Anschließend meldete sich Susan Shaw, Präsidentin des Schweizer Verbandes VSMS mit einer Videobotschaft zu Wort. In der Schweiz wurden von den Betriebsmarktforschern Transparenzkriterien erarbeitet, an die sich Institute bei der Angebotslegung halten sollten. Nach anfänglicher Skepsis werden diese Transparenzkriterien von den Marktteilnehmern nun weitgehend akzeptiert und finden mittlerweile eine breite Anwendung bei Angebotslegungen. Dieses de facto verbindlich gewordene System könnten auch als Vorbild für andere Länder dienen.
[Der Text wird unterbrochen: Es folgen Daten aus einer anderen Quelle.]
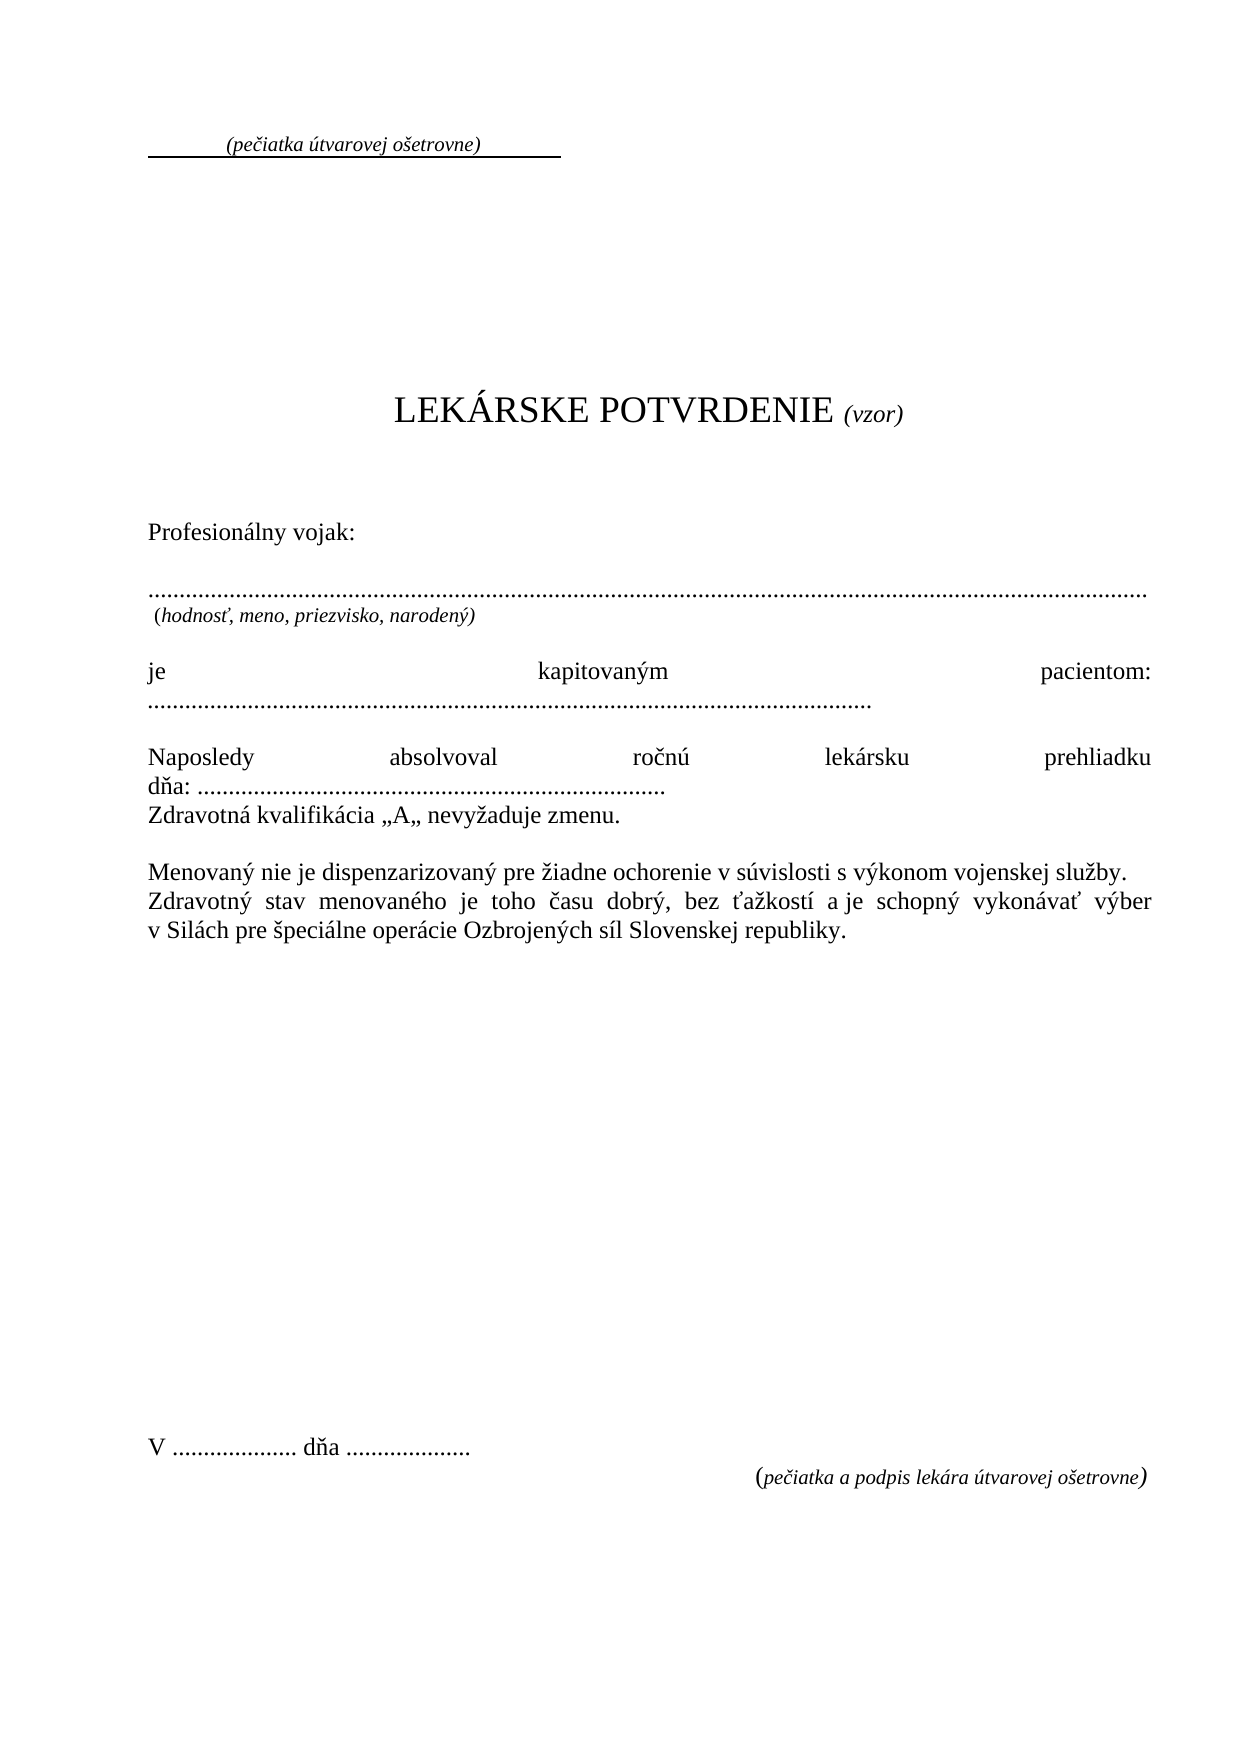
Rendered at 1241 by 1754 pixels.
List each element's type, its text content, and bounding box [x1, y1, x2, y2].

text V .................... dňa .................... [148, 1432, 1152, 1461]
text (pečiatka útvarovej ošetrovne) [148, 132, 561, 156]
text Naposledy absolvoval ročnú lekársku prehliadku dňa: ........................................................................... [148, 742, 1152, 800]
text Zdravotný stav menovaného je toho času dobrý, bez ťažkostí a je schopný vykonávať výber v Silách pre špeciálne operácie Ozbrojených síl Slovenskej republiky. [148, 886, 1152, 943]
text ................................................................................................................................................................ [148, 574, 1152, 603]
text LEKÁRSKE POTVRDENIE (vzor) [148, 388, 1152, 431]
text (pečiatka a podpis lekára útvarovej ošetrovne) [753, 1461, 1152, 1490]
text Profesionálny vojak: [148, 517, 1152, 546]
text Menovaný nie je dispenzarizovaný pre žiadne ochorenie v súvislosti s výkonom vojenskej služby. [148, 857, 1152, 886]
text Zdravotná kvalifikácia „A„ nevyžaduje zmenu. [148, 800, 1152, 828]
text (hodnosť, meno, priezvisko, narodený) [148, 603, 1152, 627]
text je kapitovaným pacientom: .................................................................................................................... [148, 656, 1152, 713]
Danach wechselte der Fokus zur Sichtweise der Institute: Dafür konnten zwei namhafte Vertreter global tätiger Institute als Referenten gewonnen werden: Hartmut Scheffler, Deutschland Geschäftsführer von TNS Kantar, stellte das Qualitätsmanagement seines Institutes vor. Sowohl bei CATI als auch bei CAWI Projekten werden umfassende Qualitätskontrollen und Checks durchgeführt, um die Qualität der Daten sicherzustellen. Er warnt die Branche vor unsauberen Daten und fordert die Marktforscher auf, sich als Problemlöser statt als Datenlieferanten zu sehen.
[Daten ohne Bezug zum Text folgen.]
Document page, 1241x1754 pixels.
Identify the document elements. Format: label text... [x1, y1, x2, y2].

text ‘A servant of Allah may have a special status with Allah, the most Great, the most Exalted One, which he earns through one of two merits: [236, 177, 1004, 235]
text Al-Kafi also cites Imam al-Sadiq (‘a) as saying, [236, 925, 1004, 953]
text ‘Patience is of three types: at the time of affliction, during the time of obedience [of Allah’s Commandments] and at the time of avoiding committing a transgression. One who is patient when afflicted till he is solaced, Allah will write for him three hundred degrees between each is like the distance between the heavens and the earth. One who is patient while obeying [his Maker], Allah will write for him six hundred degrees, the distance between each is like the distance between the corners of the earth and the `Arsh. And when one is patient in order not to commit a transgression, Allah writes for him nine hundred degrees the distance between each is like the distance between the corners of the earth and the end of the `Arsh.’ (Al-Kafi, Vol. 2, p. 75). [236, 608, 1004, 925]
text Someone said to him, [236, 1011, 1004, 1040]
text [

In ihrer Funktion als Leader of Quality Management von GfK weltweit präsentierte Rita Kite (USA) den standardisierten Einkaufsprozess der GFK für Felddienstleistungen. Als global tätiges Institut kann selbst die GfK nicht in jedem Land selbst Befragungen durchführen und muss daher lokale Felddienstleister engagieren. In einem umfassenden Bewertungsverfahren werden diese Lieferanten nicht nur nach ihrem Preis ausgewählt, sondern müssen auch die umfassend definierten Qualitätskriterien erfüllen.
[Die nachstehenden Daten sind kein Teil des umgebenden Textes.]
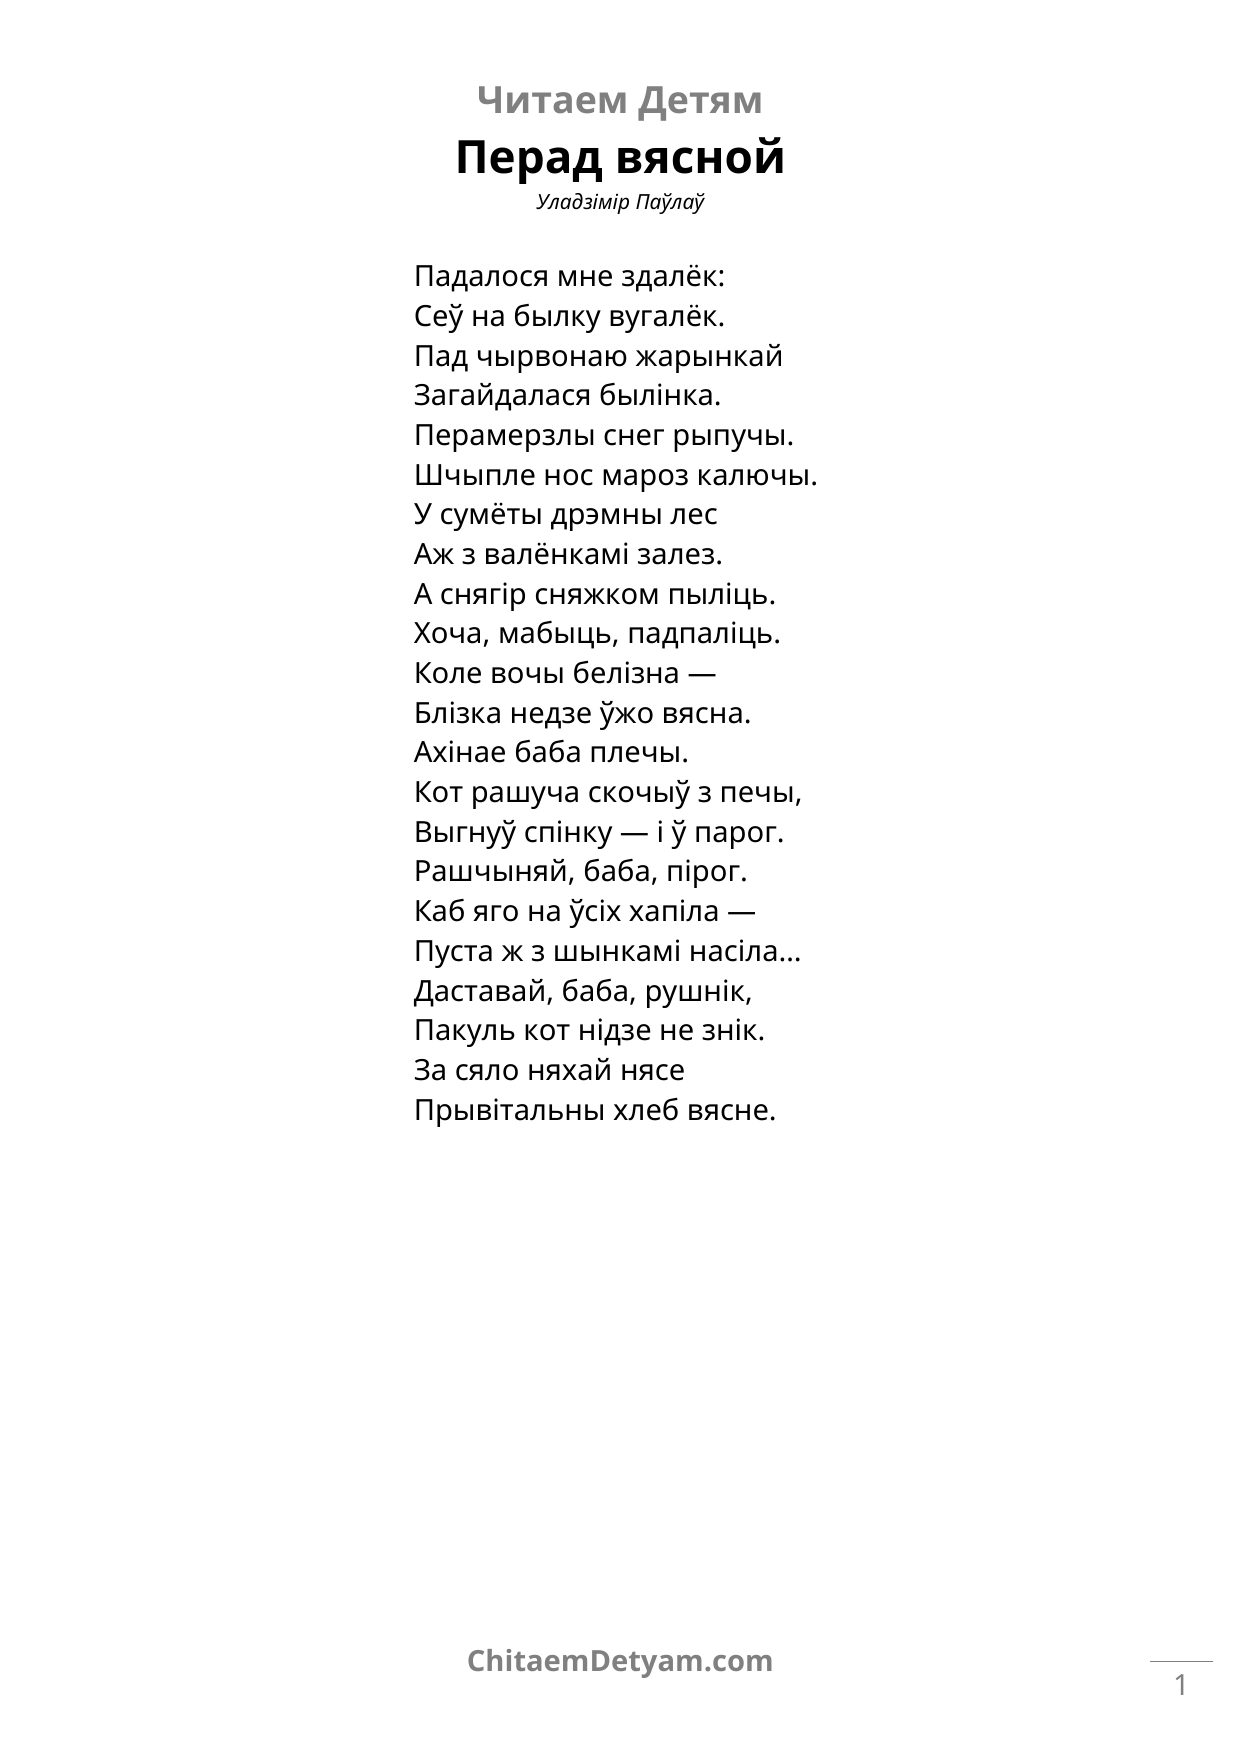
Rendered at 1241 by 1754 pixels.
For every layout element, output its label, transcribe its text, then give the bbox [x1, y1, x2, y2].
Die Markt- und Sozialforschung darf nie aufhören über Qualität und über die Anstrengungen zu sprechen, die die Branche zur Sicherung dieser Qualität unternimmt, meint Bettina Klumpe, Geschäftsführerin des deutschen Institutsverbandes ADM. Während die Verbände hierfür das Rüstzeug liefern, liegt die Verpflichtung zur Anwendung in der Praxis bei den Instituten. Gleichzeitig müssen die Endkunden Transparenz und Offenheit einfordern, um Qualität überhaupt ausreichend beurteilen zu können. Der ICC/Esomar Kodex, flankiert von der deutschen Erklärung, sowie die deutschen Qualitätsstandards und Richtlinien der Verbände setzen hierfür den Rahmen. Eine Mitgliedschaft in einem der deutschen Verbände verpflichtet zur Einhaltung dieser Standards und Richtlinien, so Klumpe. Darüber hinaus fordert Klumpe mehr Transparenz in der Branche und berichtet über die Transparenz Initiative des ADM, dessen Ziel es ist, eine verpflichtende Transparenz Richtlinie zu entwickeln.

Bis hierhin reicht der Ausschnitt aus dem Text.